The court heard the 60-year-old had his foot severed at the ankle and he suffered massive blood loss at the site in Tir Llwyd industrial estate on November 30, 2017. 

A jury found Mr Jones, 60, had failed to train him properly, failed to ensure staff never worked alone and didn’t have a guard around the hopper into which he fell.

Safety paperwork was ‘for show’ and he prioritised maximising profits over time-consuming and costly safety measures, said the judge, Mr Justice Griffiths. 

Norman Butler (pictured) died just four weeks after joining Recycling Cymru Ltd after an accident with a piece of machinery

He added that Mr Jones had been warned by a former employee of the danger the machine posed and that he had not employed staff to work the machinery, instead getting drivers who delivered the material to do this. 

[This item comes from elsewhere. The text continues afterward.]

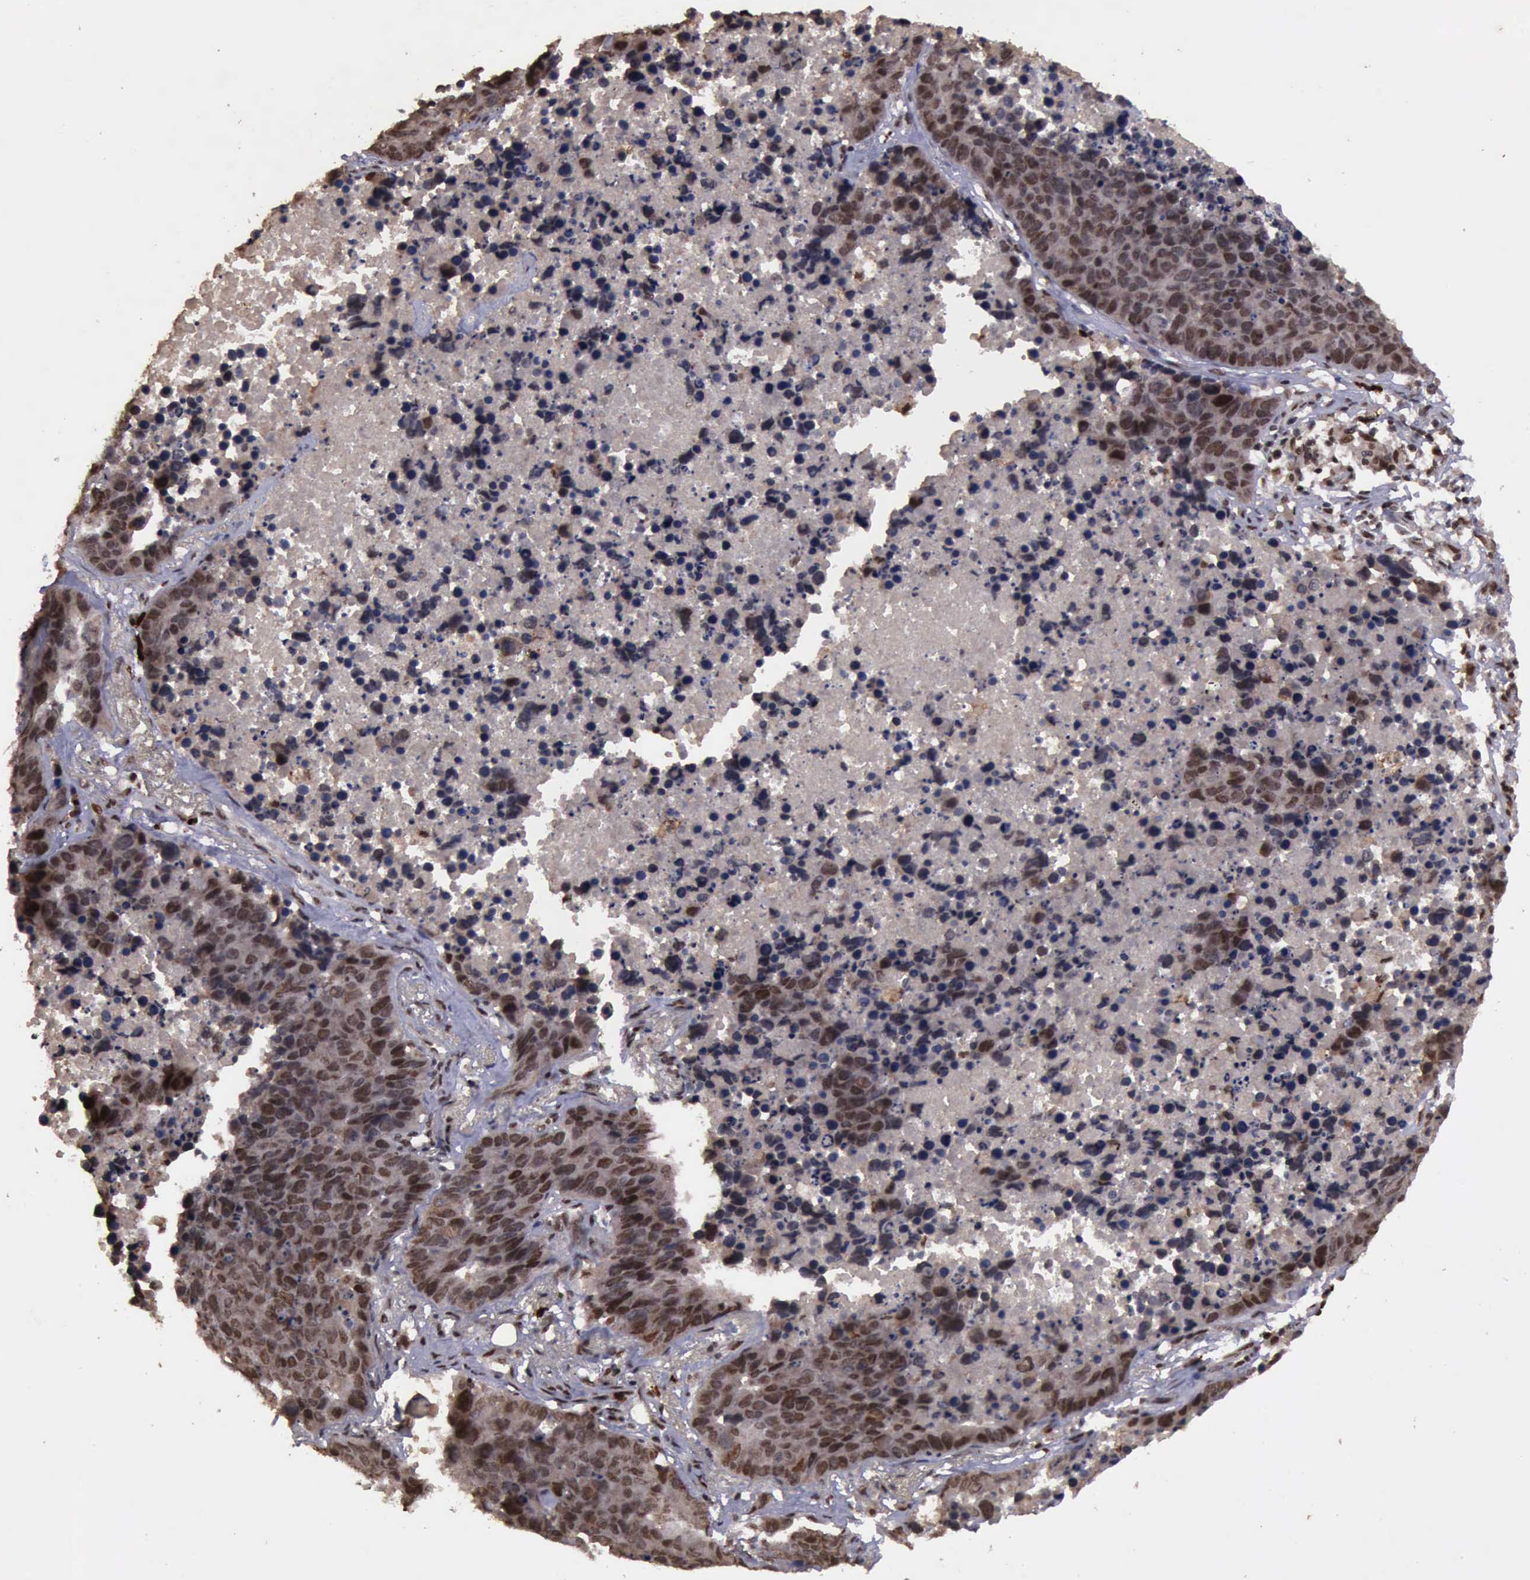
{"staining": {"intensity": "strong", "quantity": ">75%", "location": "nuclear"}, "tissue": "lung cancer", "cell_type": "Tumor cells", "image_type": "cancer", "snomed": [{"axis": "morphology", "description": "Carcinoid, malignant, NOS"}, {"axis": "topography", "description": "Lung"}], "caption": "This is an image of immunohistochemistry staining of carcinoid (malignant) (lung), which shows strong staining in the nuclear of tumor cells.", "gene": "TRMT2A", "patient": {"sex": "male", "age": 60}}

Mr Justice Griffiths said: ‘Norman Butler was a fit and healthy 60-year-old when he was killed by an accident at work for which you Stephen Jones, as his boss, and Recycling Cymru Ltd, were entirely responsible. He was generous, funny, compassionate and warm-hearted.

‘His death has left a void in the lives of his daughter, granddaughter and three brothers which no sentence can possibly ever fill. This was an accident waiting to happen. It could have happened to anyone.’

He fell down into a ‘lethal machine primed and ready to kill’. He told Jones: ‘Your conduct was so truly and exceptionally bad in all the circumstances as to be criminal.’

Stephen Jones, pictured here arriving at Mold Crown Court during his trial, has been jailed for nine years after being found guilty of manslaughter by gross negligence

Mr Justuce Griffiths jailed him for nine years and fined the company £120,000 for health and safety breaches. 

Jones showed little reaction as he was sentenced. He will serve two thirds of the nine year sentence. The judge also disqualified Jones from being a company director for nine years.

Prosecutor Craig Hassall QC read out a victim statement by Norman Butler’s daughter Jessica Williams which said: ‘My Dad was a strong and devoted family man….for that to be taken away so suddenly truly broke me. I not only lost my Dad but my best friend who had a heart of gold.’

She told how he helped her to bring up her own daughter and the fact she will never see him smile or hug ever again causes her much pain. Ms Williams added: ‘He always made me laugh and was always there to wipe away the tears’.

She said: ‘My daughter asks ‘What happened to Grandad?’ but I can’t bring myself to answer that.’

Following her father’s death when she was 25, Ms Williams said she had to move out of the house they shared and became homeless. She lost her job and had to arrange his funeral – the first she had ever gone to. Now she is still having counselling and panics when trying to contact relatives if there is no immediate answer.

In another victim statement read by Mr Hassall, Mr Butler’s brother Joseph Butler says he’s still traumatised. He is badly affected by the ‘shock and horror and the awful way in which Norman died. I will never get over it.’

He’s lost weight, wakes up at night and is angry at the defendant Jones’ apparent lack of remorse. He ran the company in a ‘shambolic’ way, claimed Mr Butler in his statement.

Mr Butler died at an incident at Recycling Cymru’s site in Kinmel Bay, North Wales, on November 30, 2017

Caernarfon Crown Court also heard today that Recycling Cymru Ltd is folding.

Richard Thyne QC, defending Mr Jones, said the company is in voluntary liquidation. It is currently solvent but receivers have been instructed. He said it will cease to trade once Stephen Jones goes to prison.

Health and Safety Principal Inspector Emily Osborne said : ‘The scale of the sentence imposed on Stephen Jones underlines just how seriously breaches of the regulations will be dealt with. 

‘I hope this sends a very clear signal to other companies that the regulations, which are there to keep workers safe, must be followed for the good of everyone.

‘Our sympathies go out to the family of Mr Butler who now have to live with the dreadful consequences of what happened at Recycle Cymru Ltd.’